Qual è oggi il suo rapporto con Milano?
Sono arrivato a Milano nel 1989 chiamato a reggere il carcere di San Vittore, avevo
35 anni e molti pensavano, e si fecero anche carico di farmelo sapere, che fossi troppo giovane
per un istituto così complesso. Sarei dovuto durare poco, ma in dieci anni avevo già prestato servizio negli istituti
più duri esistenti in Italia e Milano era allettante, sia per prestigio sia come luogo di
possibile residenza. Entrai in sintonia con la città sin dal primo momento, avvertendo
un sentimento di reciproca fiducia e gradimento che nel tempo è andato ad
accrescersi sempre più.
Ho cercato di dare il massimo nel mio lavoro: impegno
riconosciuto con l’attribuzione, nel 2000, dell’Ambrogino d’oro, una onorificenza di cui
vado orgogliosamente fiero. Ho lavorato per 15 anni a San vittore e quando le promozioni e
altri incarichi mi hanno portato a Roma, come vicecapo del Dipartimento penitenziario al Ministero
della Giustizia, e poi in Piemonte, ho mantenuto casa e famiglia in città. Qui, ora, in pensione dal 2019, mi sono stabilito
definitivamente nonostante sporadici lampi di desiderio per un ritorno al paese natio..

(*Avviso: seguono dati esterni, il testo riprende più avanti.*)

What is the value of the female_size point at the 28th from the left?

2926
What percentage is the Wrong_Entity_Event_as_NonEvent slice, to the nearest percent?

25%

Perché vivere oggi a Milano?
Per i motivi cui ho accennato. Io ho girato molto per lavoro, specie all’inizio della mia attività:
Pianosa, Nuoro, Asinara, Piacenza, Brescia,Taranto e infine Milano. Rischiavo di diventare un nomade,
di non affezionarmi a nulla. Pazienza per me e mia moglie, ma le due figlie avevano necessità di
fermarsi in un luogo, di mettere radici, di avere rapporti duraturi con gli amici, con la gente.
È stato un caso, per me molto fortunato, che la mia ultima sede da direttore sia stata Milano.

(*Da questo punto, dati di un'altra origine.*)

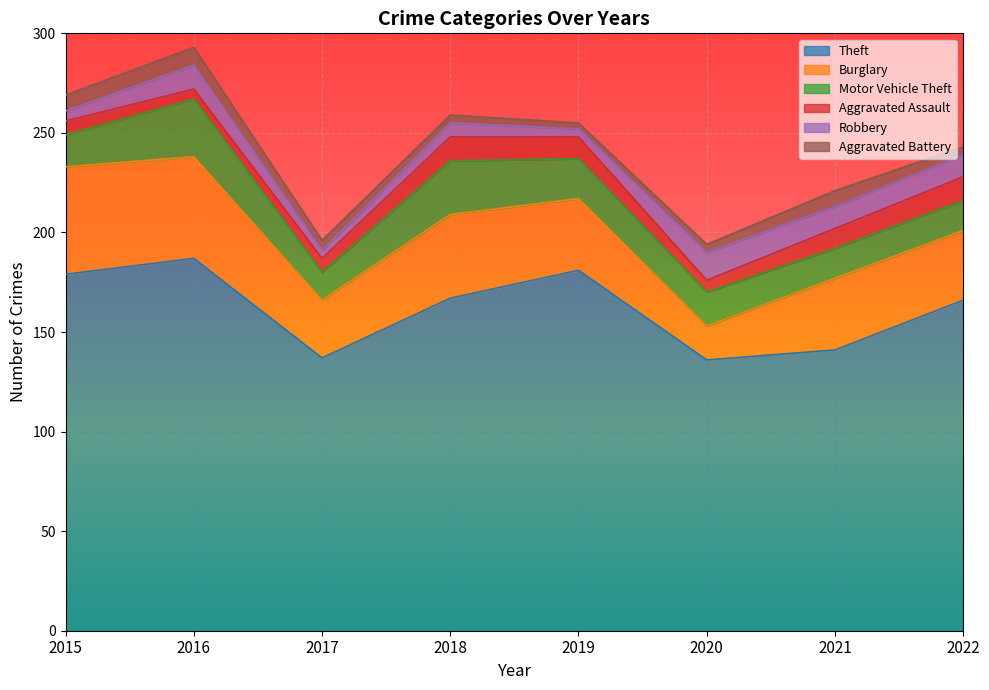

Is the value of Burglary at 2015 greater than the value of Robbery at 2019?

Yes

Mi è capitata la buona sorte di essere assegnato qui e ho colto l’occasione. Ci ho vissuto bene
nei primi 15 anni, ho deciso di rimanervi per sempre. In me, oggi, convivono spirito napoletano e
pragmaticità milanese. La tentazione di andare via non la sento neppure più, anche se non riconosco
più la città che mi affascinò all’arrivo. Ma poi penso che quella era un’altra epoca, un altro secolo,
un’altra Italia, che, forse, io guardavo anche con gli occhi quasi ingenui, e non avvezzi, di provinciale.
Margini di miglioramento…
Temo che a Milano ci siano grossi nodi da affrontare. Uno per tutti, il traffico: per i tanti effetti
perniciosi che determina. Accidenti che, a mio avviso, per buona parte si cercano di domare riversando
sugli automobilisti ogni responsabilità, comminando multe a ogni piè sospinto. Non sono sicuro che,
in alternativa all’auto, la rete di trasporti pubblici sia bastevole per le svariate esigenze di una
città come Milano.
Sembrerebbe quasi che la ragione di aver creato una quinta forza di polizia,
la polizia locale, sia stata unicamente quella di rafforzare la potestà punitiva.

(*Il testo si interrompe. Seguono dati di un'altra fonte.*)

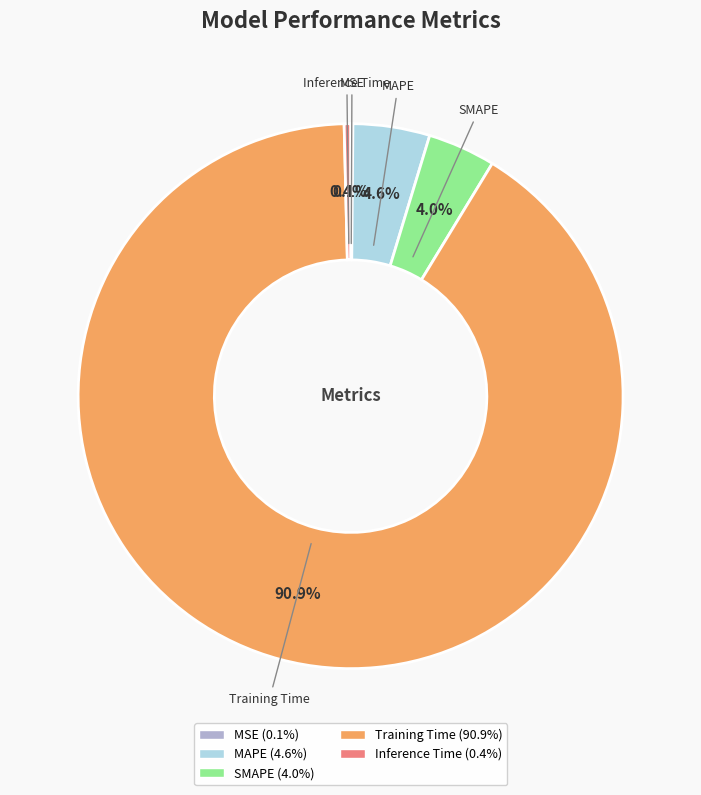

What is the majority slice?

Training Time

Come si fa a non rimpiangere i mitici Ghisa meneghini, orgoglio e leggenda invidiata
da tutto il Paese? I vigili urbani milanesi vivevano, molto più che polizia e carabinieri, sul/nel
territorio in un rapporto di prossimità orizzontale. Erano vicini ai cittadini, dialogavano con loro,
non si limitavano a trovare occasioni per multarli.
Si parla poi di transizione ecologica, ma le esortazioni a usare di più la bicicletta non tengono conto
di una città che poco si adatta alla pacifica convivenza del traffico automobilistico con quello ciclistico.
Io la bici la usavo, la usa mio nipote, ma temo sempre l’impatto con una portiera aperta improvvidamente
o con un’auto che ti sorpassa e poi ti taglia la strada, o dover sterzare verso il traffico che ti incalza
perché un tizio ha deciso di parcheggiare nello spazio riservato alla ciclabilità. Quando non voli
per aria perché hai preso una rotaia o le micidiali fessure nella pavimentazione divelta.
Un’impresa tornar sani e salvi a casa.
Un luogo, uno solo, che rende Milano speciale?
Per me i giardini di via Palestro. Ma è una specialità che nasce per una specie di imprinting nei primi mesi in cui sono arrivato in città. In quel periodo ho vissuto il carcere in una sorta di full immersion per cercare di capirne la complessità, i problemi (avevamo circa 2000 detenuti) e rimanevo ore, giorni senza uscirne. Nelle poche ore in cui potevo raggiungevo, in bici, i giardini di via Palestro, dove mi dicevano c’era lo zoo, a passeggiare, a correre. Così per me è diventato un luogo speciale in quel momento. E tale è rimasto, per affezione.
Spazio agli affetti: un ricordo personale che la lega a questa città?
Il conferimento dell’Ambrogino d’oro nel 2000. Mi lasciò commosso. Dentro di me ero rimasto il ragazzino che giocava a piedi scalzi nei vicoli di un paesino del napoletano.
Un piatto della cucina milanese assolutamente da assaggiare?
Su questo non ho dubbi: il risotto con l’ossobuco.
Sfatiamo una leggenda? Milàn l’è un gran Milàn?
Per me affettivamente (rimango un romantico) lo è sempre. Ma temo che in giro il giudizio sia un po’ più severo. Quelle caratteristiche comuni che facevano di Milano, do un giudizio soggettivo, una città “diversa” sembrano un po’ perse, dimenticate. E con esse si è appannata quella cultura identitaria che aveva fatto di Milano una città accogliente, democratica, attiva, che pareva capace di offrire un’occasione a tutti.
In una parola sola: Milano è…?
La vedo un po’ confusa.
Luigi Pagano
Napoletano, storico direttore del carcere di San Vittore e di quello di Bollate, dove ha messo in pratica la propria filosofia
di umanizzazione dei luoghi di reclusione, Luigi Pagano ha diretto le carceri di Pianosa, Nuoro, Asinara, Piacenza, Brescia e Taranto.
È stato, fra l’altro, Provveditore dell’Amministrazione penitenziaria per la Lombardia, Vicecapo e poi reggente capo del Dipartimento
Amministrazione penitenziaria, Provveditore per il Piemonte, Val d’Aosta e Liguria. Nel 2017 è tornato in Lombardia come provveditore
e dal 2019 è in pensione. A San Vittore ha realizzato il progetto “La Nave” per detenuti tossicodipendenti, avviando anche la custodia
attenuata per le madri detenute. Durante Expo 2015 ha avviato al lavoro cento detenuti. A Bollate ha ideato e avviato il progetto
di Custodia attenuata. L’ultimo suo libro è “Il Direttore. Quarant’anni di lavoro in carcere”, Zolfo editore.